When I sat down to write this piece, there were many different directions in which I could’ve gone. I could’ve discussed Hammett’s prose stylings, his machine-gun dialogue, his wit and humor, his gothic vision of early 20th century San Francisco. I could’ve investigated the ambiguity in Hammett, the postmodern holes in his narratives, the bleak, existential worldview that has Paul Auster so interested in Hammett’s work. But as I read through his works again, I could not ignore the ties that bind him to our time, as well as the notes of discord that make him feel a bit alien. Hammett should certainly not be written off as “just” a crime writer; but neither should he be hailed as “just” a crime writer. If he’s got a place in the canon, and the Library of America as well as Vintage Books certainly think he does, then he must stand the test of time.

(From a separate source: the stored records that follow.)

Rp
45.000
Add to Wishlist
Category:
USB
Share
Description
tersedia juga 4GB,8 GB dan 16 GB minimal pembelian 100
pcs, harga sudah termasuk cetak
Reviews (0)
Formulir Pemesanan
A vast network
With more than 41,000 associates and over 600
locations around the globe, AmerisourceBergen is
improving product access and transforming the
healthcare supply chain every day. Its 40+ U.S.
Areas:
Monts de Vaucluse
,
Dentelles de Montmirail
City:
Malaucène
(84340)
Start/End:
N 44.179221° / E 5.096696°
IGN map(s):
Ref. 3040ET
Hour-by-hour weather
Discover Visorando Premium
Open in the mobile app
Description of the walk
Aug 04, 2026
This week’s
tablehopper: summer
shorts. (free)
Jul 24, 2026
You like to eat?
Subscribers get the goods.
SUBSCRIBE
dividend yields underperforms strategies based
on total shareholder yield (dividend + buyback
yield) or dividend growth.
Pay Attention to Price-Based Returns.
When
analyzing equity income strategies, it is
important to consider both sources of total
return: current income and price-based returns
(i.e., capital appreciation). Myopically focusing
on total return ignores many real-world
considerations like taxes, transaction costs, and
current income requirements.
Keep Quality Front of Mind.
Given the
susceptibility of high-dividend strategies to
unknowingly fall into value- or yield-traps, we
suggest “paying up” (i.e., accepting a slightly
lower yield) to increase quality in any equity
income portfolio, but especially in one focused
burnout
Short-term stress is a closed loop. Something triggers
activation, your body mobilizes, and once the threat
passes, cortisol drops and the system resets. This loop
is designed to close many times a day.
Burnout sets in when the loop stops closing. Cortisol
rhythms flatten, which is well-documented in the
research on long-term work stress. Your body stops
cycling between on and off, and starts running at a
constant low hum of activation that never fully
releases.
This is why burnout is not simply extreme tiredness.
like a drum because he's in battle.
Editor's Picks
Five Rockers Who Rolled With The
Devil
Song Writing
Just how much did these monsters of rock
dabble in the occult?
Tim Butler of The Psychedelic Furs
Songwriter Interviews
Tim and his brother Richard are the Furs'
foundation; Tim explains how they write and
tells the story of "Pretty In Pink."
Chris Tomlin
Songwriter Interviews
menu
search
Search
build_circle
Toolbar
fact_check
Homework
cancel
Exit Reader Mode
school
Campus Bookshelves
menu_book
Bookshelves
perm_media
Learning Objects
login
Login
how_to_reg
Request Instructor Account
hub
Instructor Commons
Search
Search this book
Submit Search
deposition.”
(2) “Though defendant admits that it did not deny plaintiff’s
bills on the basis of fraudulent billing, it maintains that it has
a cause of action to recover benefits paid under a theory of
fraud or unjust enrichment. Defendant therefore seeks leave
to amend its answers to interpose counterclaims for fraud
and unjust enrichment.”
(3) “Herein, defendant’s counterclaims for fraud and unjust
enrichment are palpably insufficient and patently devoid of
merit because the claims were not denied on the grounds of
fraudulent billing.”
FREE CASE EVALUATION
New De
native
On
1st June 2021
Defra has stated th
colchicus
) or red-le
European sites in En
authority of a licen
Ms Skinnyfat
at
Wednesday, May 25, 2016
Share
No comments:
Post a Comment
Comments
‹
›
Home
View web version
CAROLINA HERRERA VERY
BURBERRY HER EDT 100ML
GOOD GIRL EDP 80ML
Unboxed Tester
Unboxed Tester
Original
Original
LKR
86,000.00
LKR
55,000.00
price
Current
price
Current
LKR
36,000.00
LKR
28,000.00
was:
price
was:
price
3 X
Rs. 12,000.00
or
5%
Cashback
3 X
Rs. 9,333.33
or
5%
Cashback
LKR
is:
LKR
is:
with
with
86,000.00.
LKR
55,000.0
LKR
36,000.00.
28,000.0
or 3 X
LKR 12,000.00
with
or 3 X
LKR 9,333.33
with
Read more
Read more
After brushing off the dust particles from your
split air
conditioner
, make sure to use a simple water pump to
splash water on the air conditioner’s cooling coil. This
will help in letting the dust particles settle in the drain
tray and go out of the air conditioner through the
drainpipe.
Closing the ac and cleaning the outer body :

Reading Hammett in 2005 must be much different than reading him in 1930. If anything, however, the modern reader is able to get more out of his writing. Yes, we’re dazzled by his ingenious plot structures, and spellbound by his dialogue, and enchanted by his quaint noir-speak; but we can also gain glimpses of the subtext, the complexities of gender that percolate under every page of The Maltese Falcon. I’m sure in another 75 years, even deeper levels of complexity will arise from these pages, teased out by readers with perspectives more advanced than we can bring today. Despite his misogyny, and his homophobia, and his status during his life as a pulp writer, he is a novelist that is certainly worthy of sticking around in the canon for another 75 years.